Sayem Miah, Ph.D. is a new Assistant Professor in the Biochemistry and Molecular Biology Department.
Research statement
My research vision is to understand how cells perceive signals that vary in healthy and cancer cells and how this perception regulates tumorigenesis and metastasis. My lab will undertake a “systemwide” interrogation of signaling networks using innovative proteomic, biochemical, and genomic techniques – to uncover how the cell decodes information within complex and combinatorial signals. We will apply these approaches to quantitatively understand healthy and cancer cell signaling in cellular decisions. For example, a long-standing biological paradox is that TGFβ signaling, which is thought to be anti-metastatic, can switch to promoting metastasis. But how the anti-metastatic function of TGFβ/SMAD signaling switches to a metastasis promoting factor is poorly understood.

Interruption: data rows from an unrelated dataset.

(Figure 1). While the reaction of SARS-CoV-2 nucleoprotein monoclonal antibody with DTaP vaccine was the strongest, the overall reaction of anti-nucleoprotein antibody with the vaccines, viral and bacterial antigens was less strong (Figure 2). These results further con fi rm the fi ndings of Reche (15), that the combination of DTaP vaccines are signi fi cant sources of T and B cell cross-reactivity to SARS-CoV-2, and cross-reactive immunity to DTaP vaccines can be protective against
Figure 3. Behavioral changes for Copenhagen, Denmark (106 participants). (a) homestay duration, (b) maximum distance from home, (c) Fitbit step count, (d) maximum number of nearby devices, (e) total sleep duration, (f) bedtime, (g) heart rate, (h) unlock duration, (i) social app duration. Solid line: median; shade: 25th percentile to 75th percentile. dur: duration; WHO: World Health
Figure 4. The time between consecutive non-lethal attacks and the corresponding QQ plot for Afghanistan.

Recently, we reported that breast tumor kinase (BRK), a non-receptor tyrosine kinase (nRTK), which is an oncogene and highly expressed in ~85% of human invasive ductal carcinomas, promotes metastatic potential by phosphorylating SMAD4 in mammary epithelial cells. Another family member of nRTKs, Src phosphorylates TGFβ type II receptor to promote tumor growth and metastasis. Additionally, PEAK1, induces EMT and metastasis in breast cancer cells via TGFβ/SMAD signaling.

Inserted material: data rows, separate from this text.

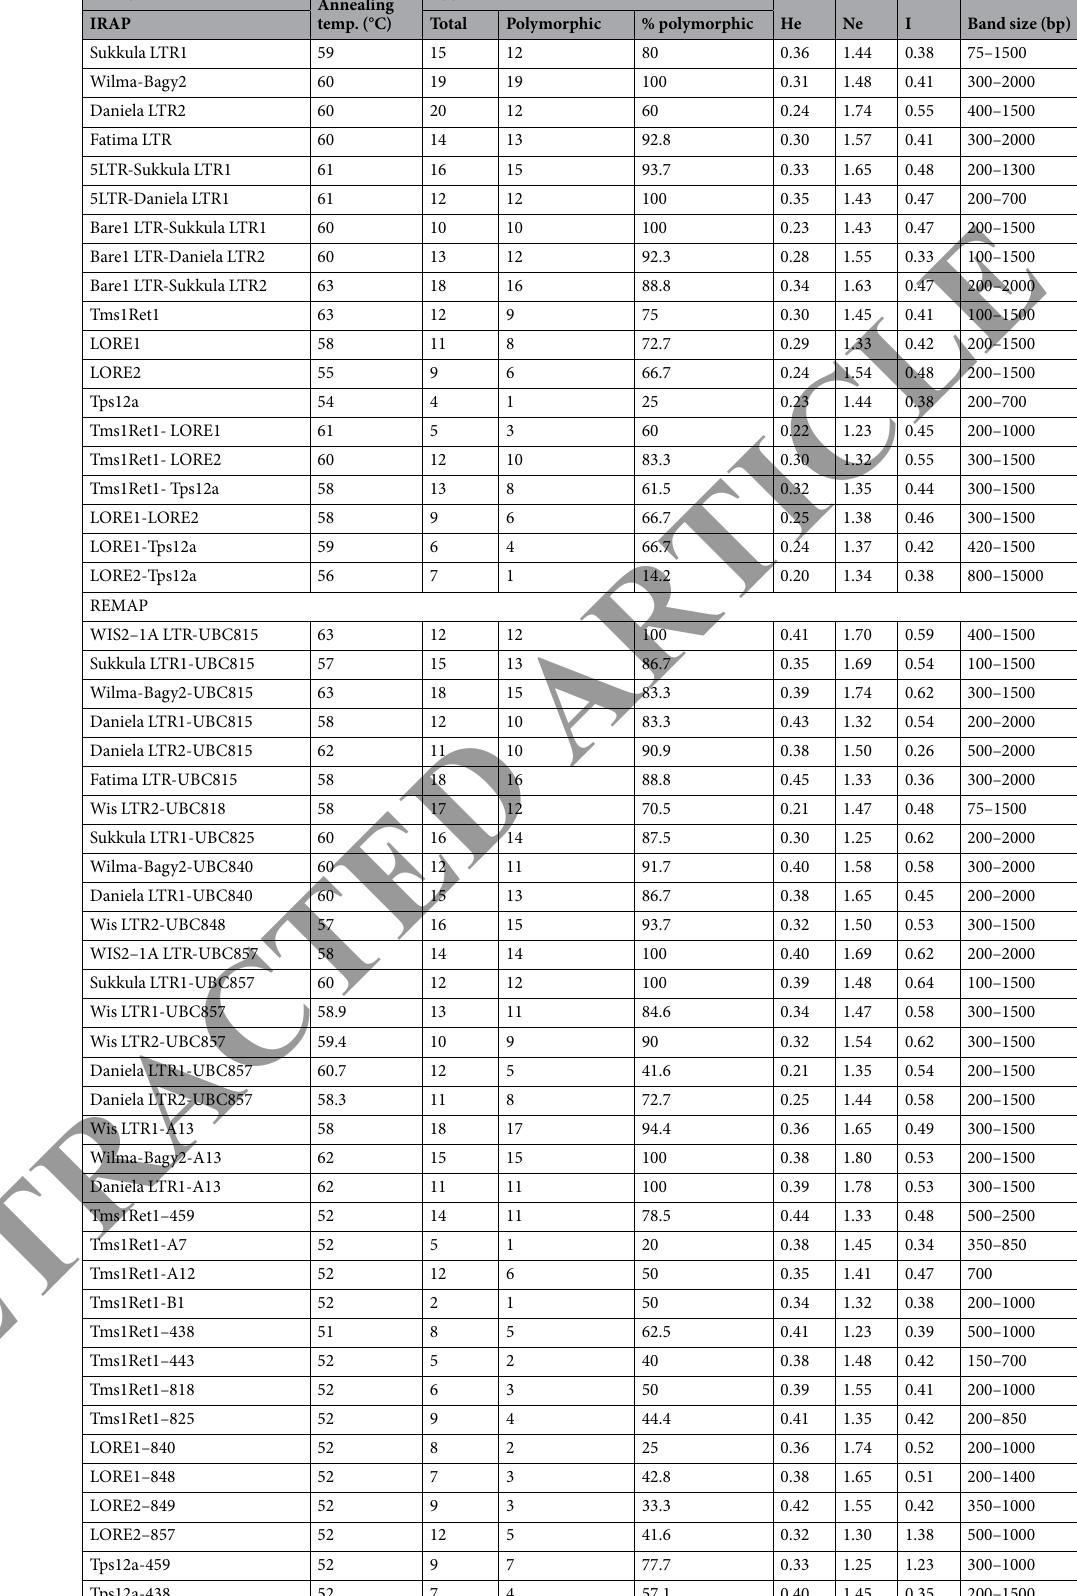
Table 2. IRAP and REMAP primer combinations used in this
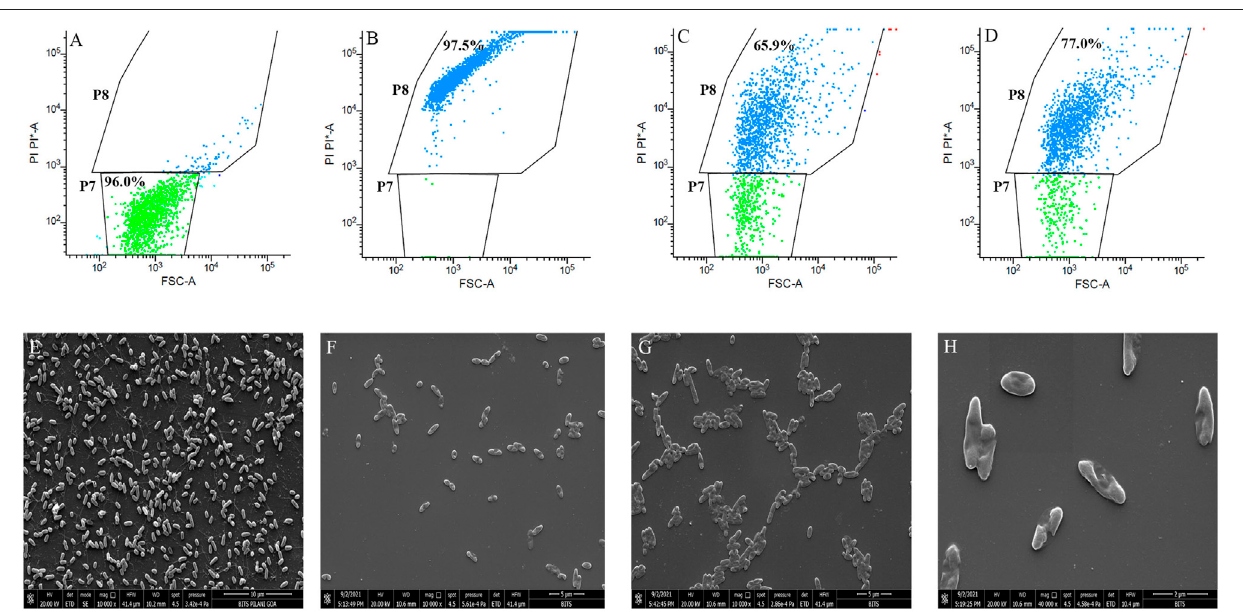
FIGURE5| CellmembranepermeabilityeffectofBG138.Datapresentedas fl owcytometerdotplotpro fi leofdifferenttreatments: (A) DMSO, (B) 70%Ethanol, (C) 32 μ g/ml, and (D) 64 μ g/ml. SEM images represent the effect of MIC on morphology of P. aeruginosa, DMSO (E) , MIC (F – H) .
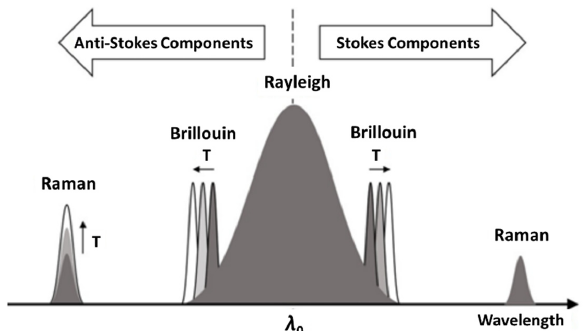
Figure 13. Three kinds of backscattered optical signals and their responses to temperature changes. (Reprinted by permission from Springer Nature: A review on optical fiber sensors for environmental monitoring, H. Joe, et al, 2018 [47]).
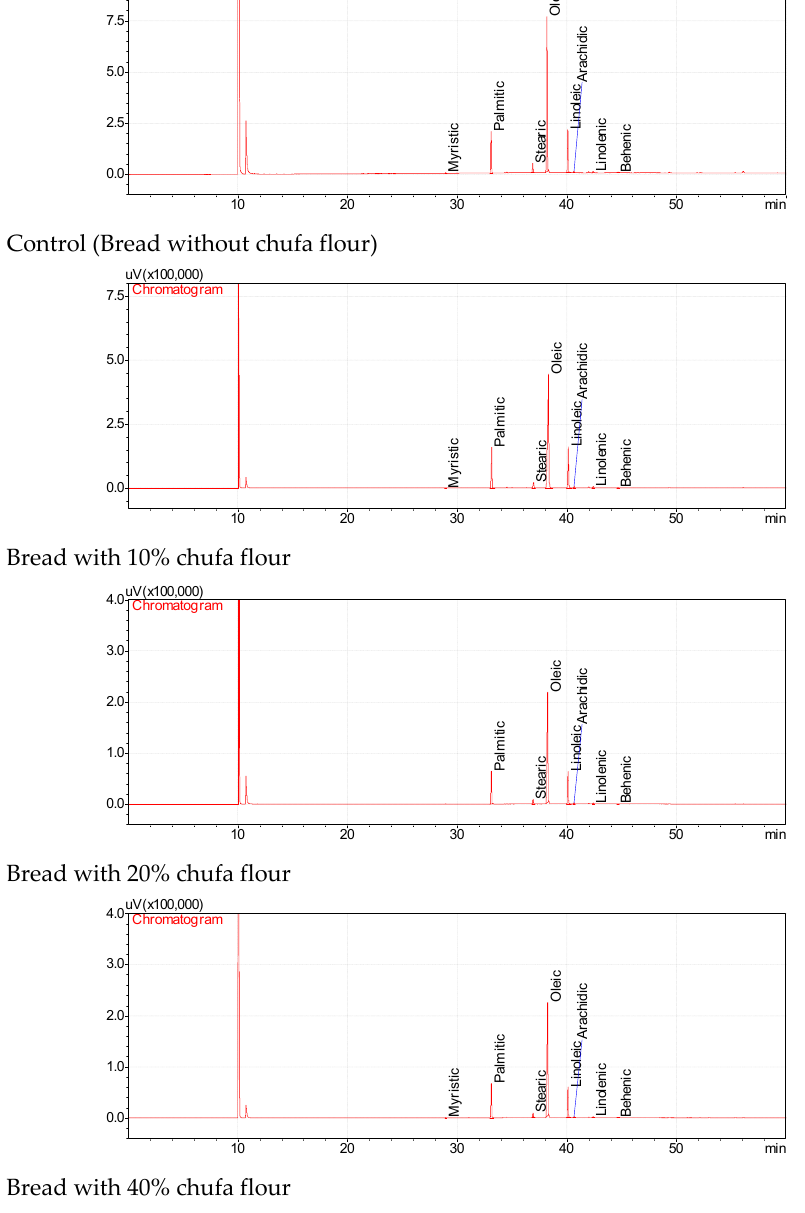
Figure 3. Fatty acid chromatograms of the oils of the breads enriched with chufa flour at different concentrations.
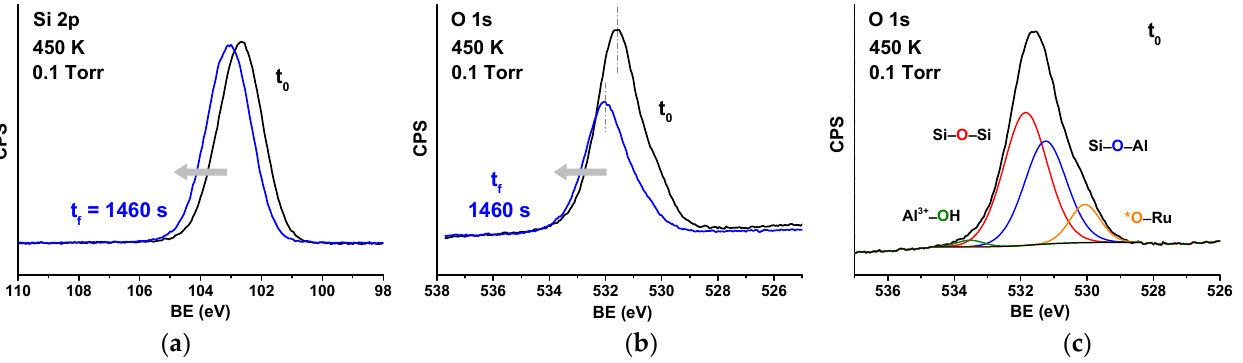
Figure 3. Si 2p ( a ) and O 1s ( b ) core level spectra before and after reaction at 450 K in 0.1 Torr of H 2 ; ( c ) deconvolution of the O 1s core level spectrum before reaction.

This makes nRTKs a viable and promising target for tackling metastatic cancer—if only we knew which specific kinases needed to be targeted in order to block metastatic progression.
Opportunities for collaboration
I am highly collaborative in nature. I want to see your science and mine flourish. Please reach out if I can contribute in your science, or you in mine.
Fun fact about yourself
I never say no to coffee.
Favorite place you’ve lived
I spent first 12 years of my life in a rural village in Bangladesh. It was a full of life and close to nature.
Favorite food
Any Mediterranean food
What you like to do for fun
I love to play Ping-Pong and Soccer.